Character-Level Embeddings

This technique uses ConvNets to extract information from character-level encoded texts. This is used as the first step in ELMo to generate the raw word vectors. It has been shown that ConvNets can be directly applied to distributed or discrete embedding of words, without any knowledge on the syntactic or semantic structures of a language, which makes it competitive to the traditional models. For more information about the use of ConvNets as a way to embed text, you can refer to this paper.

6. BERT (Bidirectional Encoder Representation from Transformer)

BERT is another recent state of the art algorithm which is widely used for NLP tasks. It uses WordPiece embeddings which splits the words into their subword units, i.e. writing becomes write + ing.
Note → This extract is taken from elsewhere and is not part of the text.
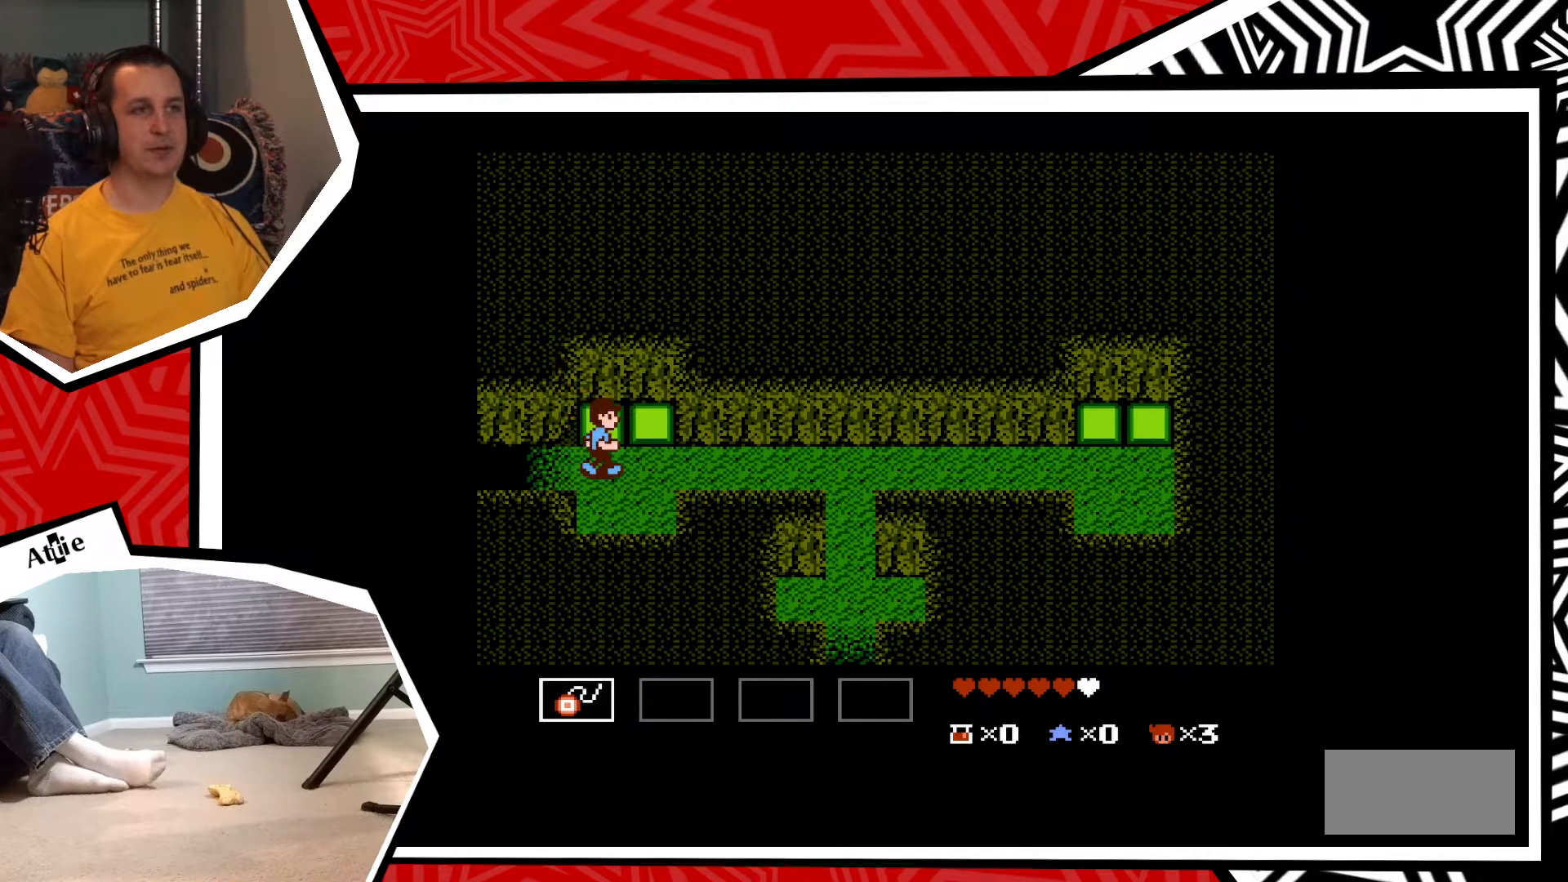
{"buttons": [], "events": [[100, "B", "down"], [267, "B", "up"], [400, "DPAD_UP", "up"]]}
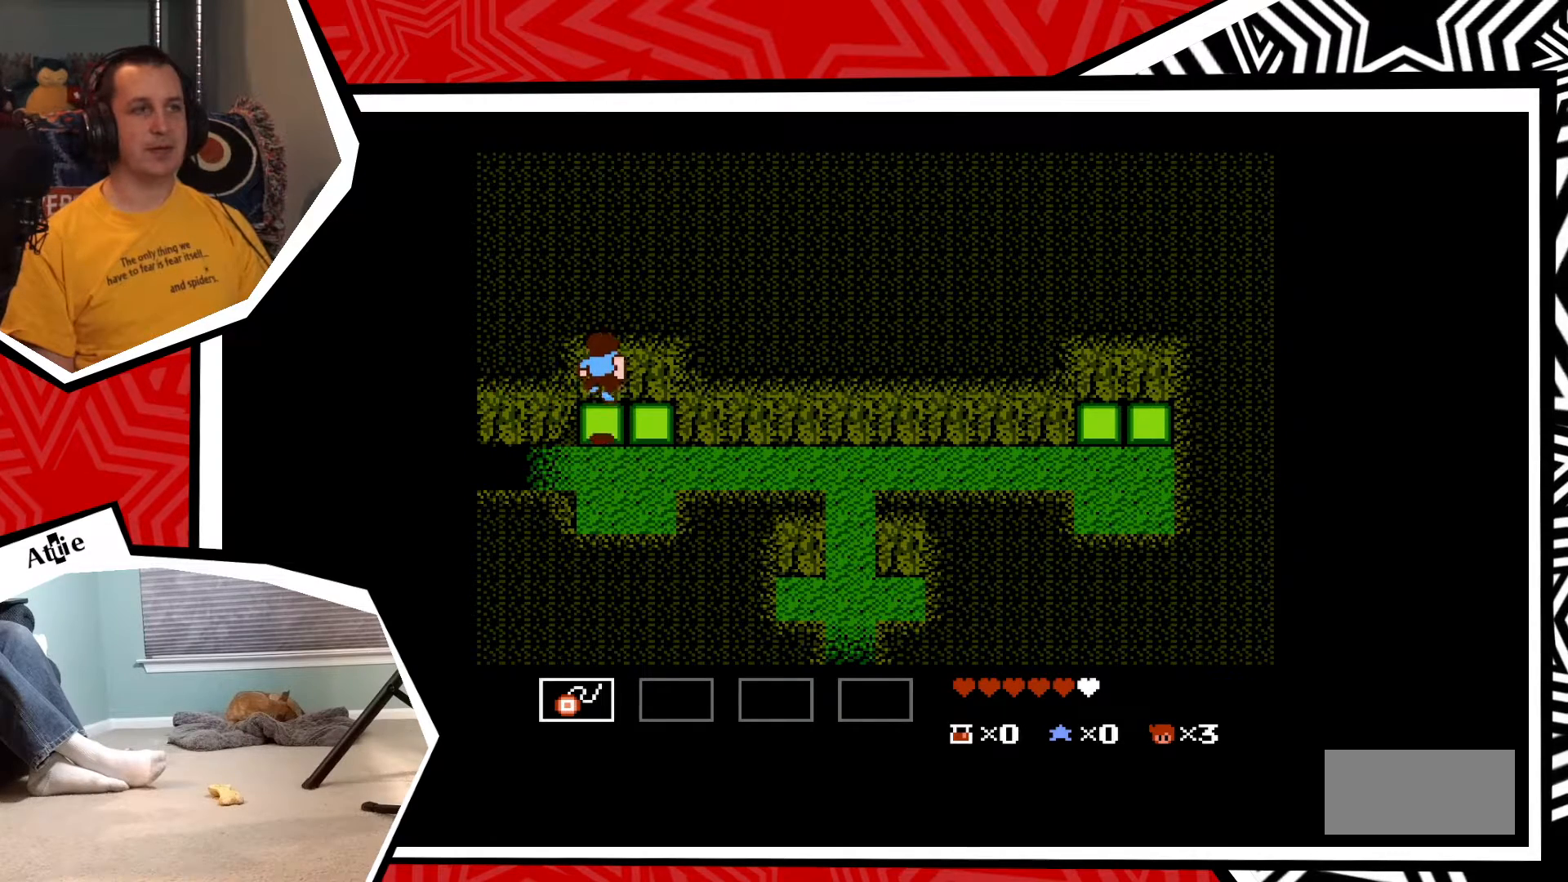
{"buttons": [], "events": []}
This split help reduce the vocabulary size. The BERT architecture uses Transformer model underneath which maintains the attention over the sequence. More information about the transformer model can be found here.

Another difference in BERT is that unlike ELMo, which uses a biLM where the one LSTM is fed the word and the context words before that word and the other LSTM is fed the target word and the context words forward of the target, BERT passes the full sequence directly, i.e. the input looks like

The forward and backward LSTM inputs for ELMo along with the combined input for BERT

This helps the model with the information of the entire sentence to make better predictions. BERT masks the target word BERT has been shown to outperform the general word embeddings as well as ELMo. For more information and in-depth analysis of BERT please refer here. Google has pre-trained BERT on Wikipedia.

To know how to find word embeddings using BERT, you can refer to this article.

Different Ways of Using Word Embeddings

1. Learning the Embedding

The embeddings can be learnt from the corpus but a large amount of text data is required to ensure that useful embeddings are learned. Word Embeddings can either be trained using a standalone language model algorithm like Word2Vec, GLoVe, etc., which proves more useful in case we want to use the embeddings in multiple models, or we can train the embeddings as a part of a task-specific model like classification, the main issue of this method is that the learnt embeddings are only specific to the task at hand and thus can’t be reused.

2. Reusing Pretrained Embedding

Most of the word embeddings trained by researchers using the above-mentioned algorithms are available for download and can be used in projects depending on the license of embeddings.

The embeddings can be reused either by keeping them as non-trainable in your models if you want to use for general tasks for which these embeddings have been trained for, or you can allow the embeddings to be updated which gives better results for the task at hand.

Conclusion

In this article, we have gained an insight about Word Embeddings and their usage as well as different language models that can be used to generate them. In the subsequent article, we will look into how we can use these word embeddings to generate document embeddings.

The rapidly growing landscape of NLP is an active research area where even relatively recent techniques like BERT are no longer state of the art due to the introduction of XLNet which has surpassed BERT in 20 NLP tasks.